At the same time, this has also been the most difficult season of my time as a leader at Grace, for many reasons. God has taught me a great deal about brokenness and love. Sometimes, it’s really difficult to love people, even people God gave you a heart to love. Sometimes those same people you love so much will hurt you so deeply through their words and actions it feels like your heart is torn. I’ve learned there are two responses to this kind of pain. One is to wall it off, to develop “tough skin,” to ignore it, and move on. But that approach leaves you hardened, calloused and indifferent, perhaps no longer listening to truth wrapped in pain, or even hostile to these same people God calls you to love. That’s not the way of the Cross.

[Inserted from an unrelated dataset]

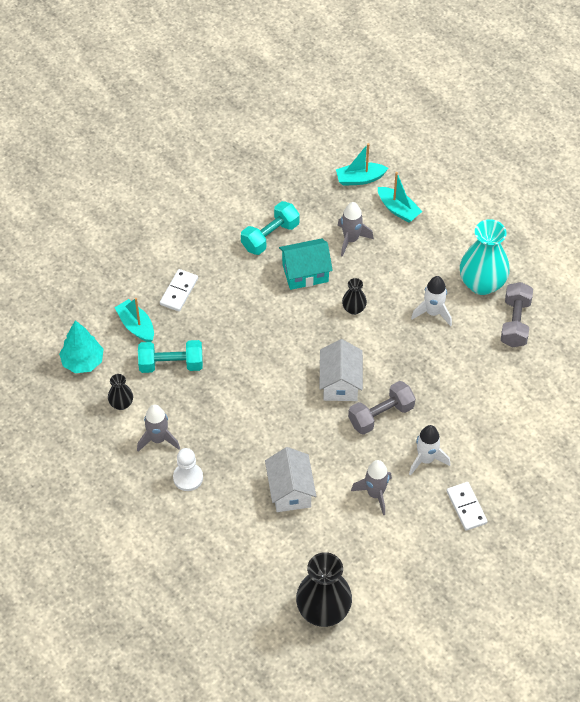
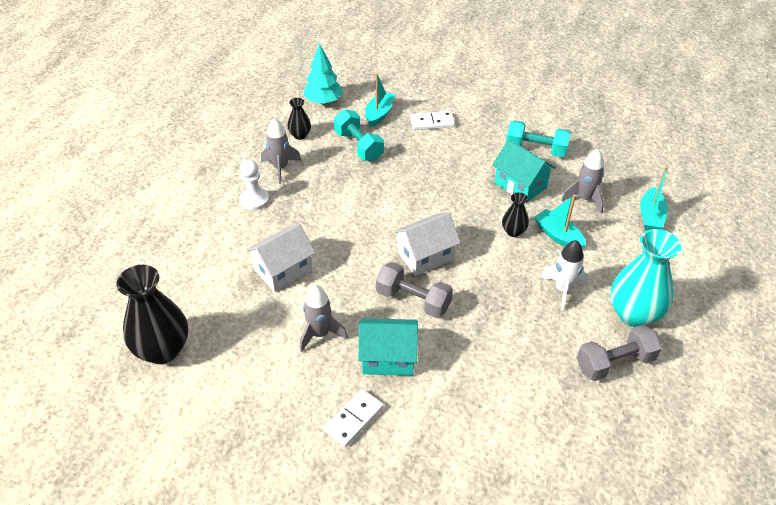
camera: 60 degrees right, 10 degrees down
turquoise boat [336,143,388,186] -> turquoise boat moved to [534,195,586,248]
white rocket [409,425,450,476] -> turquoise house [358,318,418,376]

The other option is to suffer, to let the pain pierce your heart and soul, and to let that pain draw you deeper into Jesus, deeper into the Cross, where the love and compassion and mercy of Jesus can heal you and transform you. That transformation gives you supernatural love, Calvary love, the ability to love and serve and press on and on and on, even with those who don’t love you or criticize you. In this sense, they are no longer your “enemies” (to use the biblical term) but your sanctifying friends.
And, whether it’s people or circumstances, this brokenness, this transformation that leads to deeper intimacy with Christ and to deeper life in Him, being conformed more into His image, more into what we were created to be and, therefore, greater joy, is something for which to be deeply, deeply grateful. And, this is why and how suffering brings thanksgiving. To God be the glory, great things He has done.